→ **Task item**:
Every line from the one containing "- T3 vertebra: [215, 293, 313, 333]" to the one containing "194, 184, 236]" in the records below, both included, must be set down exactly, and no other line.
*** Supplied information ***
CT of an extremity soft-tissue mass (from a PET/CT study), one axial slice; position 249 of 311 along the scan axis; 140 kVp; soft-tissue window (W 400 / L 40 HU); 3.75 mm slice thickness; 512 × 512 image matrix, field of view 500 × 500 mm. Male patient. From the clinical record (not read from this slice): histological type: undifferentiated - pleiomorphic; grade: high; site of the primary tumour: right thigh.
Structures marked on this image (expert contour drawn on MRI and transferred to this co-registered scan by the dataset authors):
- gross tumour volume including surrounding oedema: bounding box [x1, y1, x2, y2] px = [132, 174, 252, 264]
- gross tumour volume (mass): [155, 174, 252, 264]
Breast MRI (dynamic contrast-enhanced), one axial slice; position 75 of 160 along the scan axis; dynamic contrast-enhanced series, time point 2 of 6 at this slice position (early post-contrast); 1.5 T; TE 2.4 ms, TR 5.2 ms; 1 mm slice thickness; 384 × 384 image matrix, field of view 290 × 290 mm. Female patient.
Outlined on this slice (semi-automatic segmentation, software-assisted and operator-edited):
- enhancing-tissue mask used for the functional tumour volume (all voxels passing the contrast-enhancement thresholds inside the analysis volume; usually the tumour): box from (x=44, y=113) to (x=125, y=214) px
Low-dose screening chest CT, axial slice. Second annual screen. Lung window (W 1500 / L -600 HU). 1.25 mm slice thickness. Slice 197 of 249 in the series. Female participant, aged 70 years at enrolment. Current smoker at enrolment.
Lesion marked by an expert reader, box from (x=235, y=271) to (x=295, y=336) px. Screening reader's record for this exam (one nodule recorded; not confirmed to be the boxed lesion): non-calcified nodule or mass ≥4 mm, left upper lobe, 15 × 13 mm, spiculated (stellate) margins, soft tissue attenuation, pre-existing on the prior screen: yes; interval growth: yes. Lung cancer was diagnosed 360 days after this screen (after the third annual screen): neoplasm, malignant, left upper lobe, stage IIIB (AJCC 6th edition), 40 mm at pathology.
*** End of Supplied information ***
*** Supplied information ***
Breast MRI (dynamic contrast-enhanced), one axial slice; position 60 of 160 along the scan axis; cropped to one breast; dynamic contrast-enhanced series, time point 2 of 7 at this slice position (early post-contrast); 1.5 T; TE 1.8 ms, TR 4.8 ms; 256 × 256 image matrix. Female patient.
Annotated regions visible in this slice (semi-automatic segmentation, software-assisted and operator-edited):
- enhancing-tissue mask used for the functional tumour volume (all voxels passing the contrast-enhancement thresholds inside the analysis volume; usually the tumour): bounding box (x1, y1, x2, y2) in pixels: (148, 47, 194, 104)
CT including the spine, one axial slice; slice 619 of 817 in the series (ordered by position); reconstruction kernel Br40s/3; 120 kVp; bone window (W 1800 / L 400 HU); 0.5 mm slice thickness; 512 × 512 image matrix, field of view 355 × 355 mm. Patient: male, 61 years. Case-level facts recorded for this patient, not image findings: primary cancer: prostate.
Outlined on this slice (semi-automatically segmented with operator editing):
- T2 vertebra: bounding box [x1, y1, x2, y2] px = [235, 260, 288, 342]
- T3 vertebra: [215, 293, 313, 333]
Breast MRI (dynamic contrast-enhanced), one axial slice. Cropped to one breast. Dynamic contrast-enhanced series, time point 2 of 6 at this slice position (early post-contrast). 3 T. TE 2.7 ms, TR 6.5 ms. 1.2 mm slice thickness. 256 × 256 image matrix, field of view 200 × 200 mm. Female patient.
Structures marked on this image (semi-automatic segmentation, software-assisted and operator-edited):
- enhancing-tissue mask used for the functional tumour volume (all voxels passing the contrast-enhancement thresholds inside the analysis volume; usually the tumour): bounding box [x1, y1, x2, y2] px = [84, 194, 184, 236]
*** End of Supplied information ***
→ **Task result**:
- T3 vertebra: [215, 293, 313, 333]
Breast MRI (dynamic contrast-enhanced), one axial slice. Cropped to one breast. Dynamic contrast-enhanced series, time point 2 of 6 at this slice position (early post-contrast). 3 T. TE 2.7 ms, TR 6.5 ms. 1.2 mm slice thickness. 256 × 256 image matrix, field of view 200 × 200 mm. Female patient.
Structures marked on this image (semi-automatic segmentation, software-assisted and operator-edited):
- enhancing-tissue mask used for the functional tumour volume (all voxels passing the contrast-enhancement thresholds inside the analysis volume; usually the tumour): bounding box [x1, y1, x2, y2] px = [84, 194, 184, 236]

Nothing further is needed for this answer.